# Görev ve Koşullar
Aşağıda yer alan ve şehirlerin gelişmişliği ile kültür ve sanata verilen değeri konu alan metni, son cümlesinden sonra sürdürün.

# Verilen Metin

İki bin on beş yılının Ramazan sonrasında
Kadir ACI’dan tüm dostlara bayram hediyesi
Altmış üç şaire yer vermiş gönül sofrasında
Felâhiyeli Şair ve Yazarlar Güldestesi…
Sevgili Dostlar;
Bir
şehrin en önemli gelişmişlik ölçütlerinden bazıları fiziki yatırımların
çokluğu, sanayisinin büyüklüğü ve ekonomisinin güçlülüğü ile açıklanabilir.
Bu
sayede şehirler gelişir, güzelleşir ve adeta bir çekim merkezi haline gelirler.
Bir
şehir için elbette bunlar önemlidir. Ancak bir şehrin adından asırlar ötesine
söz ettirebilmesi kültür ve sanata verdiği değer nispetinde olacaktır.
Fiziki
yatırımlar, sanayi ve ekonomi gibi kavramların temelinde madde vardır. Şehirler
büyüdükçe önceki yıllarda yapılan bu yatırımlar küçülmekte, yeni yatırımlar
planlanıp yapılmakta zamanla önceki yapılanlar yıkılıp yerle bir
edilebilmektedir.
Oysa
kültür ve sanatın temelinde madde değil mana vardır. Kültür ve sanat; dünya
gailesi içerisinde boğuşan insana
“maddenin soğuk, katı ve salt dünya için olma keyfiyetinin hakiki manada doğru
olmadığını öğretir. Aksine maddenin şiirsel bir incelikle yaratıldığını, bir
duygu bütünlüğü içerisinde işlendiğini ve insanoğlunun dünya ve ebedi hayat
saadeti için bir vesile olarak hizmetine sunulduğunu görebilmeyi sağlar”

# Sağlanan Kayıtlar
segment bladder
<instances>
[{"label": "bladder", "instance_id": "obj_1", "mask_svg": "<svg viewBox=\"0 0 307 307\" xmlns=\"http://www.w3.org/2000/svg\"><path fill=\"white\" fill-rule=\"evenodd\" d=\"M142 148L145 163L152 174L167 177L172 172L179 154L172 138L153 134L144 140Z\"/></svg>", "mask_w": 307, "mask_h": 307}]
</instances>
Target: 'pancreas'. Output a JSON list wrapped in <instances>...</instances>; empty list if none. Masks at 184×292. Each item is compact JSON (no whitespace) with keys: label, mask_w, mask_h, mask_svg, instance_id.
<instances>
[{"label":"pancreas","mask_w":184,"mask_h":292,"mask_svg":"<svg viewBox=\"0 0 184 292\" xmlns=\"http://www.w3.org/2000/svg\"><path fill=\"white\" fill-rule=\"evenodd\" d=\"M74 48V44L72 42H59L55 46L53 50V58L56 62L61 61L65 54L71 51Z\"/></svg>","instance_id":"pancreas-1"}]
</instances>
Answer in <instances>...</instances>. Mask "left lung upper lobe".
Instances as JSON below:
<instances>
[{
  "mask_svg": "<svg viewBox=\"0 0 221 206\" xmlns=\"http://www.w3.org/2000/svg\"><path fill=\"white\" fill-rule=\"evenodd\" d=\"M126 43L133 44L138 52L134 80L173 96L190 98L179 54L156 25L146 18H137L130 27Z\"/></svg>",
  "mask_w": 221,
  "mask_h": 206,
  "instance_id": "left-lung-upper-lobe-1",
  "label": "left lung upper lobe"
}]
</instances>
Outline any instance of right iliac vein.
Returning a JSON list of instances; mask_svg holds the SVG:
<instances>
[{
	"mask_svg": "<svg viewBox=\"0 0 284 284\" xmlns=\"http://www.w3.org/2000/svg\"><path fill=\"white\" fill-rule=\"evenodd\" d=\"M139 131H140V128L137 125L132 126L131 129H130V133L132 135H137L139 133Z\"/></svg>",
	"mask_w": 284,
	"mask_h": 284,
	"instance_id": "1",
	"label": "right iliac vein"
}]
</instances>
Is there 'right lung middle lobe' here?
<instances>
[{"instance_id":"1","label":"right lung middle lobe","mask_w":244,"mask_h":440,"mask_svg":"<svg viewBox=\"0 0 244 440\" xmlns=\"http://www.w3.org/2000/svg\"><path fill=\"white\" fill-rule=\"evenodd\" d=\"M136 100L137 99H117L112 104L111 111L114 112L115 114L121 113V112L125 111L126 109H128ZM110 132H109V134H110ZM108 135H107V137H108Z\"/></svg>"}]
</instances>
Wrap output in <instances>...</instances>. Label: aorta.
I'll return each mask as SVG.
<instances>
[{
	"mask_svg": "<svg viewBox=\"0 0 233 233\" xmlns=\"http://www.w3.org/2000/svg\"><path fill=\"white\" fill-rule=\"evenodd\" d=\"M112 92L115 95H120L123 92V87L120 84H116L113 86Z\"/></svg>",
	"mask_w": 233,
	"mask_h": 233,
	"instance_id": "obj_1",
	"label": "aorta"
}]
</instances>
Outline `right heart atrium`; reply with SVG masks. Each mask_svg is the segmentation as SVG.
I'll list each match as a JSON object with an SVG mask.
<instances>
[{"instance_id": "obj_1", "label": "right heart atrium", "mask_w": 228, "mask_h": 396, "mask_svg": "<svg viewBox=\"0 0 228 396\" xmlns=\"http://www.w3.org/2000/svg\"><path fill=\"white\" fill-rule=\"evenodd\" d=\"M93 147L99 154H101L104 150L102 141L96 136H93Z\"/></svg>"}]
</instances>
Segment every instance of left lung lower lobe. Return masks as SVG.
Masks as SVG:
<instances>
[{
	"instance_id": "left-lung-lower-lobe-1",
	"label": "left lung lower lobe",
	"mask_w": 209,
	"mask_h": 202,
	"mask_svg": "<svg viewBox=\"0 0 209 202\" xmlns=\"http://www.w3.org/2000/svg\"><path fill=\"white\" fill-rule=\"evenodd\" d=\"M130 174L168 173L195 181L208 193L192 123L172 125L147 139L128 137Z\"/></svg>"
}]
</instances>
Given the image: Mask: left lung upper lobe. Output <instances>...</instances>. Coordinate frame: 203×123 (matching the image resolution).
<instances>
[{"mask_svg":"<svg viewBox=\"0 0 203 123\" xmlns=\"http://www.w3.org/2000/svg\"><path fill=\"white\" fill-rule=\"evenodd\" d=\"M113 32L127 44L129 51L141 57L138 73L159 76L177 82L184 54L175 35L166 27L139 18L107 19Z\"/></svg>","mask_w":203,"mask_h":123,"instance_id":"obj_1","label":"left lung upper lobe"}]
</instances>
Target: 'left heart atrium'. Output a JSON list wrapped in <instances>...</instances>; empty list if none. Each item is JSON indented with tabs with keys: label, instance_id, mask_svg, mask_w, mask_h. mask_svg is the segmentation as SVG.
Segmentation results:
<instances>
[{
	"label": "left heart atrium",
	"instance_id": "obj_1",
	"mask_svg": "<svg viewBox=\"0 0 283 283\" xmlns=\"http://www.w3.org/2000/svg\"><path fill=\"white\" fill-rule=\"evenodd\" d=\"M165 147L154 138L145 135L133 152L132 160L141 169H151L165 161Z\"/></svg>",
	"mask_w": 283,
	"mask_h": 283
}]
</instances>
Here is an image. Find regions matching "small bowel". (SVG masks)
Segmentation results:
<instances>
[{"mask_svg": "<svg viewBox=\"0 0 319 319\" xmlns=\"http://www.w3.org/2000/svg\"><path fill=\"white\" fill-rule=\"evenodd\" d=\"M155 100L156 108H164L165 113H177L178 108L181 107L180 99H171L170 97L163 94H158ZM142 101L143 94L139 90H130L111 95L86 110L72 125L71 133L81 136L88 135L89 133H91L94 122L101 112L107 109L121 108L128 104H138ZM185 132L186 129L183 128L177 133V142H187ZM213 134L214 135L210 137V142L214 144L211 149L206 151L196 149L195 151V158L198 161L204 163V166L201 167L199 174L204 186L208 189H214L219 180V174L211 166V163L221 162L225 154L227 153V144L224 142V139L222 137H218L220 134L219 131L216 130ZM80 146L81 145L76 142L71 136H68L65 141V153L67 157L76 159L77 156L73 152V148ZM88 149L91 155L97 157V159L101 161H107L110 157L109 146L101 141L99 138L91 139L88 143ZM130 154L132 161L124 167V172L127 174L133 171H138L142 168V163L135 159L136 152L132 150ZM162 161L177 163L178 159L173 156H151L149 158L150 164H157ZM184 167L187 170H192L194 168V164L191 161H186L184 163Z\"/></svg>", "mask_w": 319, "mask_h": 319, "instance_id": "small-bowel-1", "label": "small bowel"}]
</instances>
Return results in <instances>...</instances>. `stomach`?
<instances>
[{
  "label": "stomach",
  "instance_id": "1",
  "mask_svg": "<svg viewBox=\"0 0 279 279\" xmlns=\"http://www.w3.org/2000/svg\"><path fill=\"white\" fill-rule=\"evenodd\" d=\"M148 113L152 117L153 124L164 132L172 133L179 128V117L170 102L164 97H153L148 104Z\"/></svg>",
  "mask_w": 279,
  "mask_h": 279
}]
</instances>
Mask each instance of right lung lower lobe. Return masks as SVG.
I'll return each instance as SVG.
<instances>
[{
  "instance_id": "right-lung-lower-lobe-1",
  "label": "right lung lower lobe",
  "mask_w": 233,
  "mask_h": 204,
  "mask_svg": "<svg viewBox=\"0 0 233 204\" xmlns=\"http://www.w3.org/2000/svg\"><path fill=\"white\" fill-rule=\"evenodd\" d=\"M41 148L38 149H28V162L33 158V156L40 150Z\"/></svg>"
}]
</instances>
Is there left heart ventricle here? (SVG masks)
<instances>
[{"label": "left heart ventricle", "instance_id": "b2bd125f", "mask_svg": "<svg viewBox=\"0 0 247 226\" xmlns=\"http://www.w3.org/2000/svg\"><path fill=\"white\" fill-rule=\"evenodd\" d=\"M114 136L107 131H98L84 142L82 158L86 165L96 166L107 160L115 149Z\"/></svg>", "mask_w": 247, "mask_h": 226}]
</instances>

# Alıştırma Yanıtı
Tarihimize
göz attığımızda bizleri gururlandıran tablolardan biride ecdadımızın kültür ve
sanata verdiği değerdir. Bu sayededir ki fethettiği geniş topraklarda yaşayan
bize yabancı insanların üzerinde hüküm sürerken hiçbir zorlamayla karşılaşmamış,
günümüzde dahi o hoşgörü iklimini bulamayanlar, ecdadımızı özlemle yâd
etmekteler.
Burada
kendimize : “Ecdadımızla övünürken
bizler ne yapmalıyız?” sorusunu sorarak cevap vermeye çalışalım.
Bizler
yıllarımızı övünmekle geçirirsek, korkarım ki bizim neslimiz günlerini
ağlamakla geçirir.
Bu
soruyu Sayın Kadir ACI’da kendine sormuş, kendisine emanet edilen toprağına,
beraber yaşadığı insanlara, köyüne, köylülerine, şehrine kısaca milletine “ne
yapabilirim…”in derdine düşmüş, “yollar ne kadar uzak olsa da ilk adımla
başlar yolculuklar” deyip, tabiri caiz ise elde asa yalın ayak düşüp yollara iz
aramış yıllarca. Sanat adına kim ne yazmış, söylemişse ya birebir görüşmüş ya
da yakınlarından bilgi almış doldurmuş heybesine.
Bu
arada ne söz verenler olmuş yardımcı olmak adına, amma velâkin gel gör ki o gün
geldiğinde söz verenlerin çoğu hatırlamaz olmuş verdiği sözü. Bu yan çizişler
daha da artırmış Kadir’in ACI’sını.
Walt
Disney :“Bütün hayallerimiz gerçek olabilir, eğer peşlerinden gidecek
cesaretimiz olursa” derken; Confucius “En büyük başarı hiçbir zaman düşmemekte
değil, her düşüşünüzde tekrar ayağa
kalkmaktır”
der. Kadir ACI’nın başarısı belki hayalinin peşinden gitme cesareti olduğundan,
belki de bu düşürülüşleri sayesindedir kim bilir.
“Başlangıçtan Günümüze FELÂHİYELİ ŞAİR
VE YAZARLAR Güldestesi” Kitabının
önsözünde manevi olarak yardımları dokunanlara teşekkür eden Kadir ACI, esas
teşekkürünü kendisini doğuran, bu günlere getiren ve dahi bugün bile desteğini
esirgemeyen anasına “kitabımın yayınını
üstlenen ve basımını gerçekleştiren anam ÜmmügülsümAcı’ya” diye dile
getirir ve tüm destek verenlere sevgi ve muhabbetlerini sunar.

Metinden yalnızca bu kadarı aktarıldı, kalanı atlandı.